Mrs. Clamworthy wheeled Col out of hospital later that day to the waiting taxi. He had spent many hours in the emergency room having his right leg encased in plaster from the ankle to the thigh, the cut on his back dressed, and his other injuries cleaned up. The nurse who dealt with his back marveled over the extent of his injuries.

“You tell me you didn’t fall?” she said doubtfully as she dabbed his wound with disinfectant. “But this is the strangest cut I’ve seen in a long time—all lacerated as if you’ve been hit by a saw. And your costume—completely shredded! Very strange.”

“Yeah, weird,” agreed Col, deciding that blank incomprehension was his best defense.

Mrs. Clamworthy helped Col slide into the back of the taxi.

“Right, home and bed for you, young man,” she said firmly.

“No way. Not till I find out what’s happened to Skylark.”

“But there’s no word of him, Col dear, as I told you,” Mrs. Clamworthy said in a low voice, glancing nervously over at the driver.

“Then we’re going back to the wood. I’m not giving up just because I’ve taken a bit of a battering.”

“A bit of a battering!” Mrs. Clamworthy exclaimed, forgetting to keep her voice down in her indignation. “You’ve got a broken leg and stitches in your back. You’re lucky to be alive.”

“But I
am
alive, and I have to find out if Skylark is, too.”

Mrs. Clamworthy sighed. She could not in all honesty say she would not have been demanding the same thing if it had been her companion at risk.

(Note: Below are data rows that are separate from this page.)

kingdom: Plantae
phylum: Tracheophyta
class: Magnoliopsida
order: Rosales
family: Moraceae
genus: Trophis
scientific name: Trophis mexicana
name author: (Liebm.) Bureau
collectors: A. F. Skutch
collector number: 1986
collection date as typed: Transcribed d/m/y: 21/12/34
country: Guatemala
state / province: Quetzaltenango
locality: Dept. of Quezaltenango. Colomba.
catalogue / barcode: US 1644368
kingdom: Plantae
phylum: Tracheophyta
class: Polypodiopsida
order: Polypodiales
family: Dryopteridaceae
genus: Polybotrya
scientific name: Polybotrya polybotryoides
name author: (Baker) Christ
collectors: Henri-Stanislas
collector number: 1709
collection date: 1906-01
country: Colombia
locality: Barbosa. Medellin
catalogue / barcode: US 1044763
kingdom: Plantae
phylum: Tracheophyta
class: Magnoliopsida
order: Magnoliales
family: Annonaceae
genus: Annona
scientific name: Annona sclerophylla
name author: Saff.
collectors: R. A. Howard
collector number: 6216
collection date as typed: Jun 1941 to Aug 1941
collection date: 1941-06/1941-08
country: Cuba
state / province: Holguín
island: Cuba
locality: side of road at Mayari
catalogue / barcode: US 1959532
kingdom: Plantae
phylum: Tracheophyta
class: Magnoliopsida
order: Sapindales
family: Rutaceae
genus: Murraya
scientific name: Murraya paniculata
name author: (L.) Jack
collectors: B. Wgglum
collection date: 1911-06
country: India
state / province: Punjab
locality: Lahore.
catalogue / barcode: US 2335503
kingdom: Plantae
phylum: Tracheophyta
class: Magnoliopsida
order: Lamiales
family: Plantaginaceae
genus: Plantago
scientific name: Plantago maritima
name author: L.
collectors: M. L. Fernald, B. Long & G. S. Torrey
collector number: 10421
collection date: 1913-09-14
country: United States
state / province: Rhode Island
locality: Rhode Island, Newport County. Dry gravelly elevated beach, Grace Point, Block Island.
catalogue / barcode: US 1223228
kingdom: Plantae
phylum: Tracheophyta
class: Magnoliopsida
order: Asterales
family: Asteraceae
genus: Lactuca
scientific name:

“All right, Col, but only for an hour—no more. Then it’s—”

“Yes, I know: home and bed.”

The picnic spot was quiet when the taxi turned in, as the festival was now in full swing and everyone had gone to listen to the bands on the main stage. Col could hear the music booming from the speaker system. Lights arced in the sky, dancing on the clouds.

“What exactly do you think you’re going to do?” his grandmother asked him in an exasperated tone as Col began to hobble on his crutches over to Rat’s bus. “Too much of that and you’ll split your stitches!”

Col knocked on the door with a crutch but there was no reply except a torrent of furious barking from Wolf.

“I’m going to the clearing,” he told his grandmother, swinging himself around. “It’s where he fell.